AKW Brunsbüttel vor dem Aus?

Gutachten: Neue Betriebsgenehmigung fällig

  • Reimar Paul
  • Lesedauer: 3 Min.
Dem Atomkraftwerk Brunsbüttel in Schleswig-Holstein droht das Aus. Durch den mehr als dreijährigen Stillstand des Reaktors sei dessen Betriebsgenehmigung erloschen, heißt es jetzt in einem Gutachten.

Auftraggeber des Gutachtens ist die Fraktion der Grünen im Kieler Landtag. Darin kommt die Umweltrechtlerin Cornelia Ziehm zu dem Schluss, dass der Betreiber Vattenfall eine neue Betriebsgenehmigung für das vor fast 34 Jahren ans Netz gegangene AKW Brunsbüttel beantragen müsste. Das Kraftwerk zählt zu den ältesten und störfallanfälligsten Meilern in Deutschland. Eine neue Genehmigung dürfte deshalb schwer zu bekommen sein. Das AKW wurde im Sommer 2007 fast zeitgleich mit dem ebenfalls von Vattenfall betriebenen Reaktor in Krümmel abgeschaltet. Seitdem wird es rundum saniert. Es erhält unter anderem neue Dübel, neue Arbeitsbühnen sowie eine bessere Notstromversorgung.

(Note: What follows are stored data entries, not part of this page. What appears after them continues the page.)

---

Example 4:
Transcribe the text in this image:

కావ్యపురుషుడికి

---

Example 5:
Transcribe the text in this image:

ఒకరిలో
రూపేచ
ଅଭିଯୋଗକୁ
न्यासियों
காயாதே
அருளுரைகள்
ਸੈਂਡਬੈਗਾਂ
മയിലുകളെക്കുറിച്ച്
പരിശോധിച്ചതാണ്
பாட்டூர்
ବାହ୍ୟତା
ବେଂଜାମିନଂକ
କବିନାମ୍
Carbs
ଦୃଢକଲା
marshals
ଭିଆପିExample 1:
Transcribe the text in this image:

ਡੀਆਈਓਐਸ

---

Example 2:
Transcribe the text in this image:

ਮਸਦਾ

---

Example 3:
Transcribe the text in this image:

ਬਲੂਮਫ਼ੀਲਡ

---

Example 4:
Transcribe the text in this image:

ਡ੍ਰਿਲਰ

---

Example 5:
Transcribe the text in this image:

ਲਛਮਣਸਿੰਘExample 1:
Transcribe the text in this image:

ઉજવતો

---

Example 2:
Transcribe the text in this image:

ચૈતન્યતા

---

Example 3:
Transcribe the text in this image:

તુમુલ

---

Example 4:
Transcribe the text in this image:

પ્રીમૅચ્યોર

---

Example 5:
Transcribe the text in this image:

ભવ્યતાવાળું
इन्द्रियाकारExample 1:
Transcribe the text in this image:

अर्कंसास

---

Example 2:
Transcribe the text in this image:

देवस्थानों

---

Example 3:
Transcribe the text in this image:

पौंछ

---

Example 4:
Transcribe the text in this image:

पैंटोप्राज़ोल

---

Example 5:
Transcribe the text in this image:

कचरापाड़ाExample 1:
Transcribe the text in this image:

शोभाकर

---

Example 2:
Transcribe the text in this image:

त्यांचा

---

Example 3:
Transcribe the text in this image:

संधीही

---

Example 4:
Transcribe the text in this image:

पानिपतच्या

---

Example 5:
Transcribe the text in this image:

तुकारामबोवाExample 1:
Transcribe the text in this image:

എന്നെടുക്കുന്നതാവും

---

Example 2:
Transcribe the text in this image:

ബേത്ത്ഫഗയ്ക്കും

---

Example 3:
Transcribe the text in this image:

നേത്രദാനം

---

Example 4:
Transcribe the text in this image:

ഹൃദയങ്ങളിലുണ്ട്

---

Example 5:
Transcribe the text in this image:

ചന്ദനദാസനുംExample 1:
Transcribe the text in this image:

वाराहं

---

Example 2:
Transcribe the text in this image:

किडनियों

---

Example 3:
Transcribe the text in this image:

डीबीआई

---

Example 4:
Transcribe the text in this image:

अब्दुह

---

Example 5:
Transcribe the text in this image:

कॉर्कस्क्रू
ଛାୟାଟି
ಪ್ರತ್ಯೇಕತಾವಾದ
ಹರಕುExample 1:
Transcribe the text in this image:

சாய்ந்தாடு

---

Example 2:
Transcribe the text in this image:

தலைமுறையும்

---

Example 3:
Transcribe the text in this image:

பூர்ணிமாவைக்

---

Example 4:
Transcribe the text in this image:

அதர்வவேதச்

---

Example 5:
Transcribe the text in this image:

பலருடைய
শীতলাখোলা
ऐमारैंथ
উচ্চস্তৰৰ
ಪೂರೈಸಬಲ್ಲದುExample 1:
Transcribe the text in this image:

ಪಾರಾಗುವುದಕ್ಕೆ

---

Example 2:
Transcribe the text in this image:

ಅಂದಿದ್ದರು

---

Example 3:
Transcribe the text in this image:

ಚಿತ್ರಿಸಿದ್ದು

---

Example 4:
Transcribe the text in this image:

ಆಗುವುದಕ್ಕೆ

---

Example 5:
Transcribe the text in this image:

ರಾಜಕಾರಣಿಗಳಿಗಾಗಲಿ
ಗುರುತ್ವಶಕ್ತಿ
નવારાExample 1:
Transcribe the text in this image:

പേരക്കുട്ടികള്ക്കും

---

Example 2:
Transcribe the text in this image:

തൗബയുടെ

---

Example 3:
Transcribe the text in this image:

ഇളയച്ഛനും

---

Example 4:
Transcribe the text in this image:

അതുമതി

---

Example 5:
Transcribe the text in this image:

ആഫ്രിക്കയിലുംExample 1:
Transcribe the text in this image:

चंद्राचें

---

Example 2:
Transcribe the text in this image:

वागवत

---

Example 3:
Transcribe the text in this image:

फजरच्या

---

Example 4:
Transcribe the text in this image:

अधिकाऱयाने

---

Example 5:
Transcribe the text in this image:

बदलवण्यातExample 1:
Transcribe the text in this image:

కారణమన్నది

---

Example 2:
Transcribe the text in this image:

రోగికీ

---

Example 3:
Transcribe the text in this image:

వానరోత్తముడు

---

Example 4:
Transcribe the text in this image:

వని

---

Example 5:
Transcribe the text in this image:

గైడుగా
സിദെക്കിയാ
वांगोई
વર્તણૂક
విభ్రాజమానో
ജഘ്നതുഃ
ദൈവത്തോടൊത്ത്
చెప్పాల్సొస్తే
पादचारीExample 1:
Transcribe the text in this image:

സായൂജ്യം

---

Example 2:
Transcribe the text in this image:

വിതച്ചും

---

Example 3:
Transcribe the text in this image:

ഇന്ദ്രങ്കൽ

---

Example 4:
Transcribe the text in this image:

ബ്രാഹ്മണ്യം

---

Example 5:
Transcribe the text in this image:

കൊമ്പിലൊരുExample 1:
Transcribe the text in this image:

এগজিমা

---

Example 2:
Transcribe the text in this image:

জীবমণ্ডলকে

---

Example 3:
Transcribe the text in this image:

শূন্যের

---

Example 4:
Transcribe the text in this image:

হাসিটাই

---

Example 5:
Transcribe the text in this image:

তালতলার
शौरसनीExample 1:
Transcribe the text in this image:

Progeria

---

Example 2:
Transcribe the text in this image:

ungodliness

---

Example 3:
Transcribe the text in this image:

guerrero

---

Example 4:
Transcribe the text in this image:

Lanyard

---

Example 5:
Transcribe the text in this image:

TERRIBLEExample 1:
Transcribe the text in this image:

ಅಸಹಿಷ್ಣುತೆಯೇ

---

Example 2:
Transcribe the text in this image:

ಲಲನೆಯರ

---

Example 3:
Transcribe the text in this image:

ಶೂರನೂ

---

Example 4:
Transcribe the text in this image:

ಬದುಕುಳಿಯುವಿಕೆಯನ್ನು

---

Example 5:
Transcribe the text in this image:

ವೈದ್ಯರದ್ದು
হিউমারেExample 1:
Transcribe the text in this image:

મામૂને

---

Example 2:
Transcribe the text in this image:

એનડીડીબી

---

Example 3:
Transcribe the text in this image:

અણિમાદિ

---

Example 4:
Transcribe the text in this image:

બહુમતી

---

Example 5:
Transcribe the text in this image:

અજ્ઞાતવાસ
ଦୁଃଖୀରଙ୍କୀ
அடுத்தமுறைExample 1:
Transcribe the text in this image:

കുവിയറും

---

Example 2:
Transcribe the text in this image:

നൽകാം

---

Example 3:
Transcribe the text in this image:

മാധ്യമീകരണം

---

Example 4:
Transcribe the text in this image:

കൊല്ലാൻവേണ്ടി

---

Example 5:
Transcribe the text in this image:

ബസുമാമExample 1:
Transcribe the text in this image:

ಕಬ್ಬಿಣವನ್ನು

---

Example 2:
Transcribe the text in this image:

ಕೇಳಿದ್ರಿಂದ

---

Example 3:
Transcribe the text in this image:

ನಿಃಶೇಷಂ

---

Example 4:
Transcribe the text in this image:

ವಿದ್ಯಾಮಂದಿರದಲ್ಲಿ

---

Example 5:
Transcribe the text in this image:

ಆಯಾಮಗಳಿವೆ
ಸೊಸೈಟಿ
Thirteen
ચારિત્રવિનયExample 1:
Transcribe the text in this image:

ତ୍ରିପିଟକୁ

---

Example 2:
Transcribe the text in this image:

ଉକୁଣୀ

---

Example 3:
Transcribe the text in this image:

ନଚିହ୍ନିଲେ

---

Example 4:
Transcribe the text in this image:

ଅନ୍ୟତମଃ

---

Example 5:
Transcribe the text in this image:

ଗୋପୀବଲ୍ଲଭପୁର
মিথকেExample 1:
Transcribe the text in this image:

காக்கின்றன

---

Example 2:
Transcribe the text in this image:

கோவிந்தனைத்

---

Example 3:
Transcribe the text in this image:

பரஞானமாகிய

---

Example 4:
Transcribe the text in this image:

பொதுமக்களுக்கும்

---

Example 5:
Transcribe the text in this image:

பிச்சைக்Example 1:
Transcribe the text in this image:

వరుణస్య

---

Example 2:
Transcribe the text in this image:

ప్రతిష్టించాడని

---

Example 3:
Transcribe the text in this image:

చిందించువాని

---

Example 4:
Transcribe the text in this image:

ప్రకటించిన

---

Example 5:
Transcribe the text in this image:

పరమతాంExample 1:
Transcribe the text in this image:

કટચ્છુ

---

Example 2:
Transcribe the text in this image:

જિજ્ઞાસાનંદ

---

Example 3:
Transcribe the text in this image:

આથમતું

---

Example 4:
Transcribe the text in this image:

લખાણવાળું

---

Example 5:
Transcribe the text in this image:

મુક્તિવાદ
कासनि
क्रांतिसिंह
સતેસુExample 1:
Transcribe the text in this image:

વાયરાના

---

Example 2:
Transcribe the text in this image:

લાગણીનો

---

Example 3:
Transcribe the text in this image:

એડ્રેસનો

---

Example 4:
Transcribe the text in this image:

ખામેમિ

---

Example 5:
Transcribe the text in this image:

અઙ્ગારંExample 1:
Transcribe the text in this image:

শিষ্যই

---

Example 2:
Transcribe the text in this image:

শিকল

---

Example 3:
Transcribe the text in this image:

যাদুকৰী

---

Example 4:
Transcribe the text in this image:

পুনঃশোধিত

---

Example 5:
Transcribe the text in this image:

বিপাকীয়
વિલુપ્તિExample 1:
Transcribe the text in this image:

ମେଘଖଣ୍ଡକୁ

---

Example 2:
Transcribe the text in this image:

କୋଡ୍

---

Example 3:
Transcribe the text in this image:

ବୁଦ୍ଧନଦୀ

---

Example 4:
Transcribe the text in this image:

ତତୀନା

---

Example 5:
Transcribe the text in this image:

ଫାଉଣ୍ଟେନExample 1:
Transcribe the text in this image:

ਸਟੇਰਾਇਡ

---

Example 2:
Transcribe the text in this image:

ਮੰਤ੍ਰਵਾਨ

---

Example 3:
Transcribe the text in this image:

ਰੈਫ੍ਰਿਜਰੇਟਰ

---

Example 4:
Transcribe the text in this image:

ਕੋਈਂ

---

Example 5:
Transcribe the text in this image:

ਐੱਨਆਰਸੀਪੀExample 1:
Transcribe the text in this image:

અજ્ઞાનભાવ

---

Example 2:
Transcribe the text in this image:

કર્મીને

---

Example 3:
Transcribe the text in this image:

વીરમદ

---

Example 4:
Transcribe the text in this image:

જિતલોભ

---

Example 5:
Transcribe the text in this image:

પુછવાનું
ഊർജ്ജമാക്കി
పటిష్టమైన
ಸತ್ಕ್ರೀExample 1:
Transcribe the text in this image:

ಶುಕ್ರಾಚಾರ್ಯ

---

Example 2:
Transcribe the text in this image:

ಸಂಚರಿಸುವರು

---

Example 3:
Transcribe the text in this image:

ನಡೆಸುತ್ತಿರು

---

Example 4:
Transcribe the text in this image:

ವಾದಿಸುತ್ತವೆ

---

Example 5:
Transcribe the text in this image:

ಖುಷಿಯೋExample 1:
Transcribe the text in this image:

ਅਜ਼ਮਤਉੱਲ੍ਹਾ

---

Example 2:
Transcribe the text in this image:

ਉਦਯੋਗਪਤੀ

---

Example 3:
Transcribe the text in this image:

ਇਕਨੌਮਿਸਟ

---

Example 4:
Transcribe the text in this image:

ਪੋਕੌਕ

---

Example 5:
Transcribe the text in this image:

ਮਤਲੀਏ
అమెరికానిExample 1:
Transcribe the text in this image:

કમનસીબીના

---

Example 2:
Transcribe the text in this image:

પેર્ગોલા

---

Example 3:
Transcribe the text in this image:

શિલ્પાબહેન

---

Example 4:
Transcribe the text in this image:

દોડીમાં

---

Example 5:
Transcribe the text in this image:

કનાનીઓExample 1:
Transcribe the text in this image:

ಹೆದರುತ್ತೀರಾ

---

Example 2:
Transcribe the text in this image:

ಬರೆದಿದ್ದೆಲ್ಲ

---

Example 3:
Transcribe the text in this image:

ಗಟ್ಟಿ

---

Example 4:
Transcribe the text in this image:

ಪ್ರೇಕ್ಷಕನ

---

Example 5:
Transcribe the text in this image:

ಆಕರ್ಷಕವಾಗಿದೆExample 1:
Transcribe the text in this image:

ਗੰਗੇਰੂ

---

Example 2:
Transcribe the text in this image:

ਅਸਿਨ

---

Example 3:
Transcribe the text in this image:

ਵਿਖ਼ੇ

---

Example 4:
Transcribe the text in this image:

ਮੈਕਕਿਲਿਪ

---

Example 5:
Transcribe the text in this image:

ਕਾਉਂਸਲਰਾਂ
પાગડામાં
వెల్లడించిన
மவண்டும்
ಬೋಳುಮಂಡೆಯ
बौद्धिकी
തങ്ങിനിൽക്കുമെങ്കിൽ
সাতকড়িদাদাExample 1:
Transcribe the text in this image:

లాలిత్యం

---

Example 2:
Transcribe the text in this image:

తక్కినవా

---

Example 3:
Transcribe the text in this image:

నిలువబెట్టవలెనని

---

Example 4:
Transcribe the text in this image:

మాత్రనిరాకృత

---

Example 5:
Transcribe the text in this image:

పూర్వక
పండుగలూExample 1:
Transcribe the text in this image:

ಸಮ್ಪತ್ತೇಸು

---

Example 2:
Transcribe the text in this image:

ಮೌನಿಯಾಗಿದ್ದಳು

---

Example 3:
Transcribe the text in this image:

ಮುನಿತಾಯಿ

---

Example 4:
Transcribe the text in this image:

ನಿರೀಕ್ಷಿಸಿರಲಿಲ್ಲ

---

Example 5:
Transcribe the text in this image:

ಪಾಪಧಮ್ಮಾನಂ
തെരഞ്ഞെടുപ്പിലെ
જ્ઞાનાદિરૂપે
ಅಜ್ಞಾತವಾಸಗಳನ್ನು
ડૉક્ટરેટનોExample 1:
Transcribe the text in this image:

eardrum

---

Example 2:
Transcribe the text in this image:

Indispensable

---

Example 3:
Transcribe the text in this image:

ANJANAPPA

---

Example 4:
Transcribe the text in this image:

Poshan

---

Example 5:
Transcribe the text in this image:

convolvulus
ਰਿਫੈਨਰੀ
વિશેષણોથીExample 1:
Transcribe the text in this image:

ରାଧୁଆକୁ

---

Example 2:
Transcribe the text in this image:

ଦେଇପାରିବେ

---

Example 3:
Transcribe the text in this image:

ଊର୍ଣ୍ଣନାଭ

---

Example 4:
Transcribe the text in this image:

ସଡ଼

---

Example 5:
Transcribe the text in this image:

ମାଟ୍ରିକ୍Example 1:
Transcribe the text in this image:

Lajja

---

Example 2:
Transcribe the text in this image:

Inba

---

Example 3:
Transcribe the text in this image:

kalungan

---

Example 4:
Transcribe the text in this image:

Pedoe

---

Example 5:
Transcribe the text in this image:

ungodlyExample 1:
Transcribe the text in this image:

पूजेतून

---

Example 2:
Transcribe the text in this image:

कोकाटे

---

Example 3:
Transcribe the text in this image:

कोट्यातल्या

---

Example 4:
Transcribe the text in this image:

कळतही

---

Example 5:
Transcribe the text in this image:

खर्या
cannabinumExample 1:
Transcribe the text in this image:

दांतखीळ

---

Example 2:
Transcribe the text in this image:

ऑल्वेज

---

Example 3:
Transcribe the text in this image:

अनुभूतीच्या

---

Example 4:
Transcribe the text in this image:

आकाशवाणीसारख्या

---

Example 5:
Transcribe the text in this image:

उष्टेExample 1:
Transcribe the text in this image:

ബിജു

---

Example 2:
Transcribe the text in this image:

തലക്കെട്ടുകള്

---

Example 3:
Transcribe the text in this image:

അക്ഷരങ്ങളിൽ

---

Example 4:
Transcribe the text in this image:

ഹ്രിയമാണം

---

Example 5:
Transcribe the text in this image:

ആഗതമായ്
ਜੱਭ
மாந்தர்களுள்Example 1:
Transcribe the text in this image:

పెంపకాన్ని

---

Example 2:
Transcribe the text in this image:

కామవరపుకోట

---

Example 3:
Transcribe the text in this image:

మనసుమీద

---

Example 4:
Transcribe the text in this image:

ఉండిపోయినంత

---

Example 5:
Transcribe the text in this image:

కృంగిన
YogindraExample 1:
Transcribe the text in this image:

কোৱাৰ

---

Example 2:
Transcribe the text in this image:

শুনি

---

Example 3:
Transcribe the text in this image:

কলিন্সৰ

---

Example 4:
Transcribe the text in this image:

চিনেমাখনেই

Studienautorin Cornelia Ziehm, die bei der Deutschen Umwelthilfe den Bereich Klimaschutz und Energiewende leitet, argumentiert mit einer Regelung aus dem Bundesimmissionsschutzgesetz. Dieses fordert vom Betreiber von Industrieanlagen eine neue Genehmigung, »wenn eine Anlage während eines Zeitraumes von mehr als drei Jahren nicht betrieben worden ist«. »Das Atomgesetz verweist explizit auf diesen Paragrafen«, sagte Ziehm im ND-Gespräch. Eine Wiederinbetriebnahme des AKW sei also unzulässig.

Die Grünen in Schleswig-Holstein, die das Gutachten in Auftrag gaben, verlangen jetzt Konsequenzen. »Eine Genehmigung zum Wiederanfahren darf nicht erteilt werden, solange dieser Einwand nicht geklärt ist«, sagte Fraktionschef Robert Habeck der »Süddeutschen Zeitung«. Gleichzeitig erwägt die Partei eine sogenannte Feststellungsklage, um den Sachverhalt vor Gericht zu bringen. »Brunsbüttel darf nicht wieder ans Netz«, sagt Habeck.

Vattenfall sieht das offenbar ganz anders. Zum einen sei auch der Stillstand »laut Betriebshandbuch ein bestimmungsgemäßer Betrieb«, sagte eine Konzernsprecherin der »Süddeutschen Zeitung«. Zum anderen gelte für ein Kernkraftwerk nun einmal das Atomrecht. Das ist grundsätzlich zwar richtig. Doch Ziehm zufolge fehlt im Atomgesetz bis heute eine ursprünglich vorgesehene Rechtsverordnung. Definitiv entscheiden über eine mögliche Wiederinbetriebnahme des AKW Brunsbüttel muss der parteilose Justizminister von Schleswig-Holstein, Emil Schmalfuß. Er hatte Vattenfall erst vor zehn Tagen einen Strich durch die Rechnung gemacht, als er die vom Konzern als neue Chefin des AKW Krümmel benannte Ulrike Welte wegen Inkompetenz ablehnte.

Als Eingeständnis der Unfähigkeit, Atomkraftwerke zu betreiben, werteten Umweltschützer auch den vergangene Woche von Vattenfall öffentlich erwogenen Wechsel der Betriebsleitung für die Reaktoren Brunsbüttel und Krümmel zum Konkurrenten E.ON. An Krümmel sind beide Unternehmen je zur Hälfte beteiligt, an Brunsbüttel hält Vattenfall die Mehrheit und E.ON ein Drittel. Hauptgrund für den angedachten Betreiberwechsel dürfte sein, dass E.ON nicht länger bereit ist, das katastrophale Krisenmanagement und die daraus resultierenden Millionenverluste zu akzeptieren. Durch den Stillstand von Brunsbüttel und Krümmel verlieren Vattenfall und E.ON jeden Monat einen zweistelligen Millionenbetrag. Insgesamt belaufen sich die Verluste inzwischen auf etwa zwei Milliarden Euro.